Autant la protection sociale assurancielle semble  avoir été le fruit d’acquis arrachés, de haute lutte, par les syndicats de travailleurs, autant l’Assistance semble conduire les démunis, qui en bénéficient, à des formes de dépendance matérielle et morale, voire d’aliénation, dont ont abusé les classes dirigeantes de notre pays pour empêcher une remise en cause de leur domination sur les masses populaires, par le biais du clientélisme politique.

     Notre pays, réputé pour l’expertise de ses cadres, vit une crise multisectorielle, qui frappe, de plein fouet, les secteurs sociaux que sont l’Education et la Santé. La multiplication des fora, concertations ou assises venant s’ajouter aux innombrables mouvements d’humeur des syndicats de travailleurs ne semble pas pouvoir venir à bout des innombrables dysfonctionnements rencontrés dans ces secteurs. Rien que dans le secteur de la Santé et de l’Action Sociale, il y a eu les Assises Nationales sur la Santé tenues en juillet 2000, la concertation nationale sur le système hospitalier en octobre 2006 et les Assises Nationales de l’Action Sociale de 2008, sans qu’on puisse noter des améliorations notables dans la prise en charge médico-sociale de nos compatriotes.

     C’est pourquoi, tout en saluant cette nouvelle initiative que constituent les présentes Concertations Nationales sur la Santé et l’Action Sociale, on ne peut s’empêcher d’être  dubitatifs.

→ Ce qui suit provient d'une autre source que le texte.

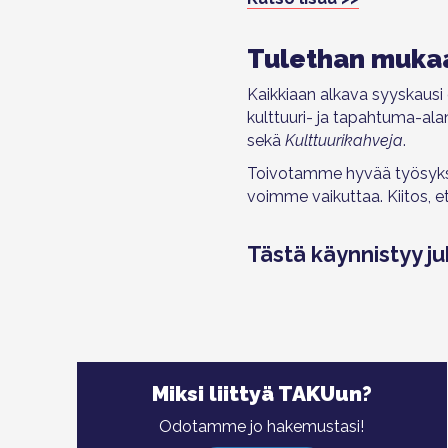
Tulethan mukaa
Kaikkiaan alkava syyskausi 
kulttuuri- ja tapahtuma-ala
sekä
Kulttuurikahveja
.
Toivotamme hyvää työsyksy
voimme vaikuttaa. Kiitos, e
Tästä käynnistyy ju
Miksi liittyä TAKUun?
Odotamme jo hakemustasi!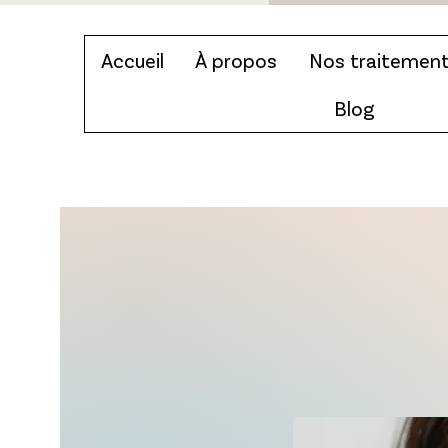
Accueil
À propos
Nos traitemen
Blog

Les craintes et réticences ne pourront être vaincues, que si les nouvelles autorités font preuve de  courage et de détermination, pour opérer des ruptures radicales dans l’amélioration de la gouvernance sanitaire et le renforcement de la gestion axée sur les résultats. La promotion de la transparence dans la gestion des affaires publiques, la création d'un environnement favorable au développement des affaires (y compris, la réglementation des rapports entre les secteurs public et privé) et le respect de l'Etat de droit font partie intégrante du capital social, qui est un axe fondamental pour stimuler la croissance économique et réduire les inégalités.

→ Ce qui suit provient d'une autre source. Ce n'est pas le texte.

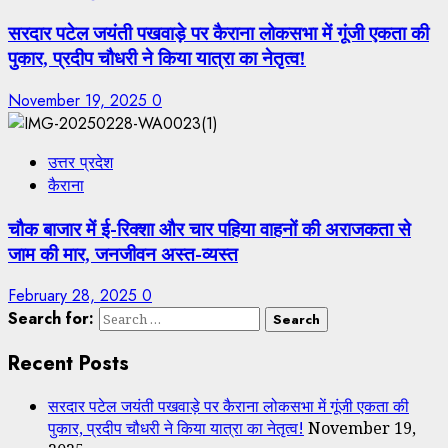
सरदार पटेल जयंती पखवाड़े पर कैराना लोकसभा में गूंजी एकता की
पुकार, प्रदीप चौधरी ने किया यात्रा का नेतृत्व!
November 19, 2025
0
उत्तर प्रदेश
कैराना
चौक बाजार में ई-रिक्शा और चार पहिया वाहनों की अराजकता से
जाम की मार, जनजीवन अस्त-व्यस्त
February 28, 2025
0
Search for:
Recent Posts
सरदार पटेल जयंती पखवाड़े पर कैराना लोकसभा में गूंजी एकता की
पुकार, प्रदीप चौधरी ने किया यात्रा का नेतृत्व!
November 19,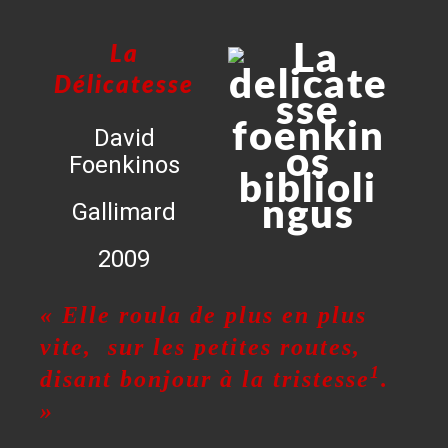
La
Délicatesse
David
Foenkinos
Gallimard
2009
« Elle roula de plus en plus
vite, sur les petites
routes,
1
disant bonjour à la tristesse
.
»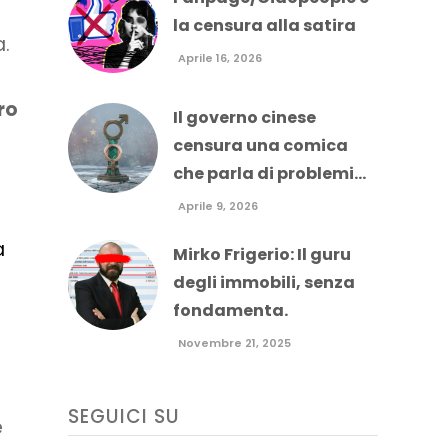
la censura alla satira
a.
Aprile 16, 2026
ro
Il governo cinese
censura una comica
che parla di problemi...
Aprile 9, 2026
a
Mirko Frigerio: Il guru
degli immobili, senza
fondamenta.
Novembre 21, 2025
a
SEGUICI SU
e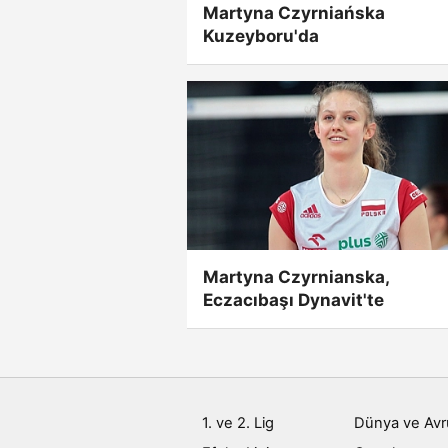
Martyna Czyrniańska
Kuzeyboru'da
Martyna Czyrnianska,
Eczacıbaşı Dynavit'te
1. ve 2. Lig
Dünya ve Av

     Il faut dire, qu’une bonne partie de ces préoccupations a été prise en charge par les conclusions des Assises Nationales, que les nouvelles autorités gagneraient à traduire davantage en actes concrets. Cela contribuera à  rendre plus crédibles les plans et programmes initiés et facilitera leur appropriation par les cibles, auxquelles, ils sont destinés.